CULVER CITY, Calif. -- Georgia linebacker Alec Ogletree put himself in an awful spot heading into the NFL Scouting Combine.
Thanks to a DUI arrest a week before the event, Ogletree turned the combine into a referendum on whether his considerable talents as a football player were worth the baggage he'd bring with him.
Around The League spoke with Ogletree about his combine experience during the linebacker's trip to NFL Network studios on Thursday. Ogletree was a busy man in Indianapolis, meeting with 25 teams. We asked how much of each interview focused on off-the-field issues.
"It was pretty much 50-50," Ogletree said. "They asked me, 'Why should we believe you?' and stuff like that. Once I gave them an answer, they took what they needed from me and basically moved to the football aspect."
Did teams use different strategies in discussions of his DUI arrest and drug and discipline issues at Georgia?
"Some teams went more in-depth with it. Some teams just wanted to know, then moved to football," he said. "Each team that I met with I felt like it was a good interview. I told them my story and what happened and it just went from there."

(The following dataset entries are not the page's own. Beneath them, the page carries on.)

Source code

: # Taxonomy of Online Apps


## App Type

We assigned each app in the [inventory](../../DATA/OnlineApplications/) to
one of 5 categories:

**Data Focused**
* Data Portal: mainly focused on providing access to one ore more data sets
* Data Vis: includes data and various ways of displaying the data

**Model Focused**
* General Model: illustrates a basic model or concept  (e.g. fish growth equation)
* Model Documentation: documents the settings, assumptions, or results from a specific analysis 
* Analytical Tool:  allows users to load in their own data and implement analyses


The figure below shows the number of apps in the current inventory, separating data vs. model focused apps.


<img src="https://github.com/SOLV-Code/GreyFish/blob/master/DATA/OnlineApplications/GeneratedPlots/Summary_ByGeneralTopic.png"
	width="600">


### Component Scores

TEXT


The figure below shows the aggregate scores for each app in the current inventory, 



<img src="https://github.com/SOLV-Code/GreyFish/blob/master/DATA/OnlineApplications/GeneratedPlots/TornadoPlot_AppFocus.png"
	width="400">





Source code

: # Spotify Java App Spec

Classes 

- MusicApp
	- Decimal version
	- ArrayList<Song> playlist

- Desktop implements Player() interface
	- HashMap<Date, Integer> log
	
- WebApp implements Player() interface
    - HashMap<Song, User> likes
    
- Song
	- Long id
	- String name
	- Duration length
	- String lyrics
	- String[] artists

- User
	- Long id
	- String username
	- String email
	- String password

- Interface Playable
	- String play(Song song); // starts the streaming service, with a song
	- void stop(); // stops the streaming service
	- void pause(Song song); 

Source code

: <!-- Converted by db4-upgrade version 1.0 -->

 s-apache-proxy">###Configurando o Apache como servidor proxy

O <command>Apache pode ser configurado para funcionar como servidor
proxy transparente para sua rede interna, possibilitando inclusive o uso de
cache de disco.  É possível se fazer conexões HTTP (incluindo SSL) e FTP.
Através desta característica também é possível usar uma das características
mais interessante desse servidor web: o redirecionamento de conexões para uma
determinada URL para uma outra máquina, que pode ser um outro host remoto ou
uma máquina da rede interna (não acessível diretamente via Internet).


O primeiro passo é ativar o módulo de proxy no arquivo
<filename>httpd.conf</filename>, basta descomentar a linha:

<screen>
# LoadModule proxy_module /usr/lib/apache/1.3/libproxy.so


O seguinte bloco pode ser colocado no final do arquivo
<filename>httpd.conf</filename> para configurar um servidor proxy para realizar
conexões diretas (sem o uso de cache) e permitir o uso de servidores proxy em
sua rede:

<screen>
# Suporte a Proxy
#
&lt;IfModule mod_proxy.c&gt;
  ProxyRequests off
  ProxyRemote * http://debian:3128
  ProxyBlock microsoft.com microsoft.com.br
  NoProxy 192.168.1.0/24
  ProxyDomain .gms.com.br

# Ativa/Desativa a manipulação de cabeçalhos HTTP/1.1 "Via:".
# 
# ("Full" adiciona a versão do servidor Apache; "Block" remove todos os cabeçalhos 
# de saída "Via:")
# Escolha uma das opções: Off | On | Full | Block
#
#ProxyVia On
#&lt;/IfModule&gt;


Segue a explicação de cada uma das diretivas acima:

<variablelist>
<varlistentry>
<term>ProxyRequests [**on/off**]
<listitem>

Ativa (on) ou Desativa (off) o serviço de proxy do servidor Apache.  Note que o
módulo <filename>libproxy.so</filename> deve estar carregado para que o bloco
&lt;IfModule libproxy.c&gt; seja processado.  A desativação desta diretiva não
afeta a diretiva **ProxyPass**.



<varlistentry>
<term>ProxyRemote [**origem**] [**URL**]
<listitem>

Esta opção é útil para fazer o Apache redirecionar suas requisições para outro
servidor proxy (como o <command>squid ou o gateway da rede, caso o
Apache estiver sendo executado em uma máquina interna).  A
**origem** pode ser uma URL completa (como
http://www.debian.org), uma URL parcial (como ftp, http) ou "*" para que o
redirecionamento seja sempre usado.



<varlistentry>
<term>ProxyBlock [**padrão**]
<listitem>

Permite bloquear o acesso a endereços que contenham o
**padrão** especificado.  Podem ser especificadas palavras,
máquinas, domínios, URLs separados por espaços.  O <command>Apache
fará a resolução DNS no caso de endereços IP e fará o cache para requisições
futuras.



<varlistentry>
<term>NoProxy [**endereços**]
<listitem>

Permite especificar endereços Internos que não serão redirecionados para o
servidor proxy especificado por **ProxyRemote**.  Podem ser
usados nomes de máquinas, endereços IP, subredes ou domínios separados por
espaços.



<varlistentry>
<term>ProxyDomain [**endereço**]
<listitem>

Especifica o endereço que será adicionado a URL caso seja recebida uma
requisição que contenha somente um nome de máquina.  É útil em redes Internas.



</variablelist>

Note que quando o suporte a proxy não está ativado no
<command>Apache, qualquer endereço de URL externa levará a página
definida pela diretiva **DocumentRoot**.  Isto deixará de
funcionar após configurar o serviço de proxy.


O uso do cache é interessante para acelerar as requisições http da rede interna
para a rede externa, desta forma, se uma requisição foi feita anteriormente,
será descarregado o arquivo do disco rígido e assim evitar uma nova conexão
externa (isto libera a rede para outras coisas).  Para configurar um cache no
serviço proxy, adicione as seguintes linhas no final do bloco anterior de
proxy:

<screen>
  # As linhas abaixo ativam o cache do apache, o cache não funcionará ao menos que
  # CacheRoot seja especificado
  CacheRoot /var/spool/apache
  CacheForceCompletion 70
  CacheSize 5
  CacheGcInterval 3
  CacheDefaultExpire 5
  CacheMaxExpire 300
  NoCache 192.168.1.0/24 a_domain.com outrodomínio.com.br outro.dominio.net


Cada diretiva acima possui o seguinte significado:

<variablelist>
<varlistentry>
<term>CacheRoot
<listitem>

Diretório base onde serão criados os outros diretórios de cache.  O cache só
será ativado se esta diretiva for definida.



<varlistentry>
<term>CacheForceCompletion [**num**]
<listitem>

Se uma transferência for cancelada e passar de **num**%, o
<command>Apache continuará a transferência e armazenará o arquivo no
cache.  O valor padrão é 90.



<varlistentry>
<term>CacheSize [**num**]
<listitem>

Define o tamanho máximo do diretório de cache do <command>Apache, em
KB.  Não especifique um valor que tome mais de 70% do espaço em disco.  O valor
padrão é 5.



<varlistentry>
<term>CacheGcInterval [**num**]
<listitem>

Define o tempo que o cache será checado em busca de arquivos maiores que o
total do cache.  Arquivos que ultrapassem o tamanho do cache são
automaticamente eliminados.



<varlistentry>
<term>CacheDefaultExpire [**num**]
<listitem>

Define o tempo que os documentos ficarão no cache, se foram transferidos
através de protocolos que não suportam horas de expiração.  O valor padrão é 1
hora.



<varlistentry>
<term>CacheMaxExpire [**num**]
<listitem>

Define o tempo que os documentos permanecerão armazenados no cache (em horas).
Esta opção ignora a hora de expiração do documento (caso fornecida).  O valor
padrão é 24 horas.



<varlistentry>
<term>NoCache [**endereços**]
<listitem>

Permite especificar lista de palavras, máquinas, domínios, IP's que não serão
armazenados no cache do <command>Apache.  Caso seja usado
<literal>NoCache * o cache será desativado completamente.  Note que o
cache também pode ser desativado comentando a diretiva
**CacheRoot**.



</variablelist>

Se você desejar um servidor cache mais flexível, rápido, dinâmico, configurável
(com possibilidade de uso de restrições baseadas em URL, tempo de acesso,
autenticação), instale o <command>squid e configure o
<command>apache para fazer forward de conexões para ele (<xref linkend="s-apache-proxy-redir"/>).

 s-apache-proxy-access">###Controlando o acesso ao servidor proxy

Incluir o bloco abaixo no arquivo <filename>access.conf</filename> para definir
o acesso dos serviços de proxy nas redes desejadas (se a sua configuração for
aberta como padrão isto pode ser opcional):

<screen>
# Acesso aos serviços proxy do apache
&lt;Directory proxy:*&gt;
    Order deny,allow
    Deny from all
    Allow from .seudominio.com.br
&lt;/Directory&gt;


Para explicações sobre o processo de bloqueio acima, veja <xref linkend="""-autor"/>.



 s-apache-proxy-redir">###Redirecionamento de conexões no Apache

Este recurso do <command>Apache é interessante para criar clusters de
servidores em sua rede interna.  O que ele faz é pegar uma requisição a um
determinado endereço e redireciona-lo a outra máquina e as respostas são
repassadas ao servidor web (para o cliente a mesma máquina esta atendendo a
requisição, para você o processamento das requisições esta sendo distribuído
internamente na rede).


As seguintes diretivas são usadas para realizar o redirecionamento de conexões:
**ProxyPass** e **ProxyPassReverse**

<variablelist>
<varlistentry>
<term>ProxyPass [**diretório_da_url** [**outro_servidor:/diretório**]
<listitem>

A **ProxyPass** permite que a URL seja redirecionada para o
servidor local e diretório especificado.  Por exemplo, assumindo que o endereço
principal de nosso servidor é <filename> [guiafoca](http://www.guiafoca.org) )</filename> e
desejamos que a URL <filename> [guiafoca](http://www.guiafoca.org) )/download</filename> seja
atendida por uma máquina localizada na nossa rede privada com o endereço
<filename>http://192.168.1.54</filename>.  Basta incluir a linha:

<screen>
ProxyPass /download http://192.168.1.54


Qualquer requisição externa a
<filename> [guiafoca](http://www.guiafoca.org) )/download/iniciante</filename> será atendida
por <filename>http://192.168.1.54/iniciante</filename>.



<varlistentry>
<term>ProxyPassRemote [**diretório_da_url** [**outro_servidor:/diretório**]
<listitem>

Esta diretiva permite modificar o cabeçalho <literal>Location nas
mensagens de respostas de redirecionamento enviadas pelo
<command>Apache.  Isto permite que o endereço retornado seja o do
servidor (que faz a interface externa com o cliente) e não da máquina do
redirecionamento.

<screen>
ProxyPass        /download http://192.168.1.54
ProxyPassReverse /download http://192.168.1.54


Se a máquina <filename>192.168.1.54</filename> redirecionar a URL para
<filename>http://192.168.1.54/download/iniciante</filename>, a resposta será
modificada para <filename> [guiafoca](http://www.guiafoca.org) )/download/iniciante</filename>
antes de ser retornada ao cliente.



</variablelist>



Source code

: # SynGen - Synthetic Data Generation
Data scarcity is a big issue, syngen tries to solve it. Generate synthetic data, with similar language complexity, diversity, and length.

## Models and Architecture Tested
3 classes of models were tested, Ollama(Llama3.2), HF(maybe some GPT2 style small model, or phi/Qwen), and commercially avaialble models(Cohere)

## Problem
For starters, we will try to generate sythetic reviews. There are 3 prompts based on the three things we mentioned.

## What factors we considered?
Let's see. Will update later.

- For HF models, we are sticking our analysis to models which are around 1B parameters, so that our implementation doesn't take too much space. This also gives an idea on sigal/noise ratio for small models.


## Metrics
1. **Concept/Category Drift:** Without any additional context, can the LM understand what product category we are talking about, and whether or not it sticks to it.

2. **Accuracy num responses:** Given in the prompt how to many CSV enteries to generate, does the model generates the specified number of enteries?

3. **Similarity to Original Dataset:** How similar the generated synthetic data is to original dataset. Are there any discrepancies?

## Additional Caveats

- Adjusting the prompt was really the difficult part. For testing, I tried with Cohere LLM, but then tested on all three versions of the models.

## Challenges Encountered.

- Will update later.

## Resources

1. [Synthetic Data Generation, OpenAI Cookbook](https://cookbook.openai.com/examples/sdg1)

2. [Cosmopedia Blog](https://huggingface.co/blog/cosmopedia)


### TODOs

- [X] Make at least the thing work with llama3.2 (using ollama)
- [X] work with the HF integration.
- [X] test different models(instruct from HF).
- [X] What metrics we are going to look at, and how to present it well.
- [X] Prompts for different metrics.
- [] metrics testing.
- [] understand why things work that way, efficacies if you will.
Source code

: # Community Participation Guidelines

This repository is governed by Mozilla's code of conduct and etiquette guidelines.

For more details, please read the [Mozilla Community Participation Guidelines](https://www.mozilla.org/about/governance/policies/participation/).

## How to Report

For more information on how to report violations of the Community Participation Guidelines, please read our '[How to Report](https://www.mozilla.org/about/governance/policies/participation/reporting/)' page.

The Cincinnati Bengals were one of the teams that met with Ogletree. He said they put him through the same memory exercise as Oklahoma offensive lineman Lane Johnson, who called his Bengals interview "probably the weirdest meeting I've ever been a part of."
Ogletree agreed.
"It was weird."
If we were Ogletree, we'd become an altar boy from now until April 25. Literally, we'd go to a local church and volunteer our services until someone took us off the board in the first round. Ogletree simply has too much on the line to get in trouble again.